Firsov washed his face in the stream, and rinsed out his mouth, and then he went on quickly; his father’s house was not far away, and he could get there by evening.
As soon as it started to get dark, Firsov saw his birthplace in the dim onset of night. It was a gradual sloping ridge which rose from the bank of the Potudan up to the high-lying fields of rye. On this ridge was the small town, almost invisible now in the darkness. Not a single light was burning.

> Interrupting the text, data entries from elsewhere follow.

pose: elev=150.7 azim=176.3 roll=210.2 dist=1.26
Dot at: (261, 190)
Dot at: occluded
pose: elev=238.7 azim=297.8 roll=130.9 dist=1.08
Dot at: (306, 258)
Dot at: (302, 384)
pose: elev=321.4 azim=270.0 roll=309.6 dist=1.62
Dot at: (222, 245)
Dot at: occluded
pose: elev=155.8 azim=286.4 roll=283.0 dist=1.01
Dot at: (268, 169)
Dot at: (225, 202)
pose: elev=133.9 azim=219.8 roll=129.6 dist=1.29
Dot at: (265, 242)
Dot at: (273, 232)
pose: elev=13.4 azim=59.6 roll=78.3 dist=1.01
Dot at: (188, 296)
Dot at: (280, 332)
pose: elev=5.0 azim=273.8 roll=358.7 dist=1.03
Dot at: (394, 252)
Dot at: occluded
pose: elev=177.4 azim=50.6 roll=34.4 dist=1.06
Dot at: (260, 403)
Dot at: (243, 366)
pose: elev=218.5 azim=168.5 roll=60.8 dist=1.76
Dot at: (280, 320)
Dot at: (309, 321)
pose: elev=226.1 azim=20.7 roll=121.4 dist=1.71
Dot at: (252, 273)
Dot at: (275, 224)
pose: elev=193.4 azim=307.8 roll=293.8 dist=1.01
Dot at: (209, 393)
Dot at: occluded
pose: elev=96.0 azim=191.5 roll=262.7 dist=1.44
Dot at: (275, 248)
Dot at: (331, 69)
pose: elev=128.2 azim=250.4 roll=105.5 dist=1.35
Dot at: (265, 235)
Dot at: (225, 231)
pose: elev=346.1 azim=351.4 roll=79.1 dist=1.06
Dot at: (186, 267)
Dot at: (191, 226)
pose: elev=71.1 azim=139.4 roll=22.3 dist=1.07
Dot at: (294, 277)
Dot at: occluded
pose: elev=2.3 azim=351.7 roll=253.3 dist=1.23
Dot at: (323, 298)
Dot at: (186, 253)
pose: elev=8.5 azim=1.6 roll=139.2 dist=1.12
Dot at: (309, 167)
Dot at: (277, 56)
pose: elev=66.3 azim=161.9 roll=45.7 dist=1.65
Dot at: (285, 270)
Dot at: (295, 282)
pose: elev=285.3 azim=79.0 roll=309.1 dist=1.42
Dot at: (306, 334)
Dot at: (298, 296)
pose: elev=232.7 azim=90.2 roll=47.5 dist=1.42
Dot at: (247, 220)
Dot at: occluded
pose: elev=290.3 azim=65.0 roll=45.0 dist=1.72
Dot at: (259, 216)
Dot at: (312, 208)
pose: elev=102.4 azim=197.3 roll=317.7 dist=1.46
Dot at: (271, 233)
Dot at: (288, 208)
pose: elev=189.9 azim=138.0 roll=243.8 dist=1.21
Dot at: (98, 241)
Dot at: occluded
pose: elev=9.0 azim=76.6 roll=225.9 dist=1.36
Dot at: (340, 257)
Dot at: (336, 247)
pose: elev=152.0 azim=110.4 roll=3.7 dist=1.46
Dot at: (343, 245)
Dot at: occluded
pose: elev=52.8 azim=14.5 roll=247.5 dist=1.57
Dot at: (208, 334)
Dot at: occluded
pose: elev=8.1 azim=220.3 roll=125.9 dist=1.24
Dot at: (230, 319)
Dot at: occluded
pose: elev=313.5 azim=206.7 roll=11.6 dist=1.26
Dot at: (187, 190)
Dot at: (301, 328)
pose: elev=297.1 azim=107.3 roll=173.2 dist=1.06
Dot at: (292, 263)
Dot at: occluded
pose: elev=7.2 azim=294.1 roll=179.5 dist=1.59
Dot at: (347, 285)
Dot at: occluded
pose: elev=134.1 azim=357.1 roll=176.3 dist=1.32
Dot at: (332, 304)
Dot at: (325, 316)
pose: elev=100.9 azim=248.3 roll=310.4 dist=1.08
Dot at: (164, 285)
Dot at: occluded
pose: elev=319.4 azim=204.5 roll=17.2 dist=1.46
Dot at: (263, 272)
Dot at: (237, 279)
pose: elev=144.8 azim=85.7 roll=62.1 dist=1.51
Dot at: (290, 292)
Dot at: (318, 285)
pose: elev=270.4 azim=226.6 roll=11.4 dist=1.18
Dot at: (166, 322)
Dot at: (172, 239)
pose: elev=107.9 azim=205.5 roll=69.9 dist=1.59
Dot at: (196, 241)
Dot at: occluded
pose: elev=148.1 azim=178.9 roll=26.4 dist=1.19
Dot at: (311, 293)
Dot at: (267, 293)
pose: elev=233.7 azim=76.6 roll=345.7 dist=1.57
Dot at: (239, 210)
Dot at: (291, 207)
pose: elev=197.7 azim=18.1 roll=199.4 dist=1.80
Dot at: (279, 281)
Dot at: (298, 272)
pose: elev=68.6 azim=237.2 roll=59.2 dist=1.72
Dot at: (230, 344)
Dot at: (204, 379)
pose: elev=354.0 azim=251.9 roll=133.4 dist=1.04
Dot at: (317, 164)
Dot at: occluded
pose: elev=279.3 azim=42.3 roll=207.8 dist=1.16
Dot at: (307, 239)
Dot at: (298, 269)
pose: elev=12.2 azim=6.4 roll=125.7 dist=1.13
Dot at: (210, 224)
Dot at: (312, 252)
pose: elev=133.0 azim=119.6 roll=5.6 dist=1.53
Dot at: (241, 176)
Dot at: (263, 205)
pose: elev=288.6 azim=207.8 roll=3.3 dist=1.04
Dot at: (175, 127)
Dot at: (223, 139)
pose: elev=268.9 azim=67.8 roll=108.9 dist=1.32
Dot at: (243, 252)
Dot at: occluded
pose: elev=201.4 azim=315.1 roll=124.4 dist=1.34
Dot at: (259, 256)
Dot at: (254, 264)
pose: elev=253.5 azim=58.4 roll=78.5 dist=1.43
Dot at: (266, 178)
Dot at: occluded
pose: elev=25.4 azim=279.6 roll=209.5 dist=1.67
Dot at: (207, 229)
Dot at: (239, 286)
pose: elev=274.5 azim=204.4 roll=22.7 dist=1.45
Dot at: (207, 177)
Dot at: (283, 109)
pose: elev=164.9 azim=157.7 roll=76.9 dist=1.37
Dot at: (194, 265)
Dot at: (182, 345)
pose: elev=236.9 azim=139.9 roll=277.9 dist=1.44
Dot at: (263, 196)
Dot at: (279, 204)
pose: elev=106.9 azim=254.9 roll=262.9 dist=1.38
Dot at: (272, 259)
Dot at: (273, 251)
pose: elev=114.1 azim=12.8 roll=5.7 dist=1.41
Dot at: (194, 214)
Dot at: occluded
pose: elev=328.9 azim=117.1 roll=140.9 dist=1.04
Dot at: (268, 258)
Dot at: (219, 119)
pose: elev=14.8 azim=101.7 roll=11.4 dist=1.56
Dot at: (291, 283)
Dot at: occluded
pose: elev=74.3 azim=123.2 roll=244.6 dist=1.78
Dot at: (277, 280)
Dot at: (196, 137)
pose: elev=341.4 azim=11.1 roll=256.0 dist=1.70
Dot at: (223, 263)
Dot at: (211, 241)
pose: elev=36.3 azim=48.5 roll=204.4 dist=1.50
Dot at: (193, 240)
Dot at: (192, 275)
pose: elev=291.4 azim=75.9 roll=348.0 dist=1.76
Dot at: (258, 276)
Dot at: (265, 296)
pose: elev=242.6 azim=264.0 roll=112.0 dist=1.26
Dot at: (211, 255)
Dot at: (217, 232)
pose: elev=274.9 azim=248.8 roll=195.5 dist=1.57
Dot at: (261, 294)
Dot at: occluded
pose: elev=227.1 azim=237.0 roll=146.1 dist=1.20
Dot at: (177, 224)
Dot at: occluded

Nikita Firsov’s father was asleep: he went to bed as soon as he came home from work, before the sun had gone down. He lived alone, his wife had died a long time ago, two sons had been killed in the imperialist war and his last son, Nikita, was off at the civil war. Perhaps he would come back, the father thought, for the civil war was going on closer to where people lived and there was less shooting than in the imperialist war. The father slept a lot, from sunset right through until dawn; otherwise, if he didn’t sleep, he’d start to think, imagining what had been long forgotten, and his heart would be torn with sorrow over his wasted sons, and with regret for the lonely life behind him. In the mornings he would go off quickly to the workshop making peasant furniture where he worked; he could endure this, and forget about himself. But by evening, his spirits would be low again and he would go back to the room where he lived, and sleep almost in terror until morning came: he had no need for kerosene. At dawn the flies would begin to bite him on his bald spot, and the old man would wake up and take a long time dressing, putting on his shoes, washing, sighing, stamping around, fixing up his room, muttering to himself, stepping outside to look at the weather, then going back in—all this just to waste the time that had to be filled before his work began in the furniture workshop.
On this particular night, Firsov’s father was sleeping as he always did, out of both habit and fatigue. A cricket had lived in the wall of the house for nobody knew how many summers—this might have been the same cricket as the summer before last, or its grandson. Nikita walked up to the wall and knocked on his father’s window; the cricket was silent for a little, as if he were listening— who was this strange man who came so late? The father got up from the old wooden bed on which he had slept with the mother of all his sons; Nikita himself had been born on this same bed. The old man was in his underwear, which had shrunk from long wearing and from laundering so that now it came only to his knees. The father leaned close to the windowpane and looked through it at his son. He had already seen and recognized him but he went on looking, wanting to look his fill. Then little and skinny, like a boy, he darted around through the hall and the courtyard to open the gate which had been locked for the night.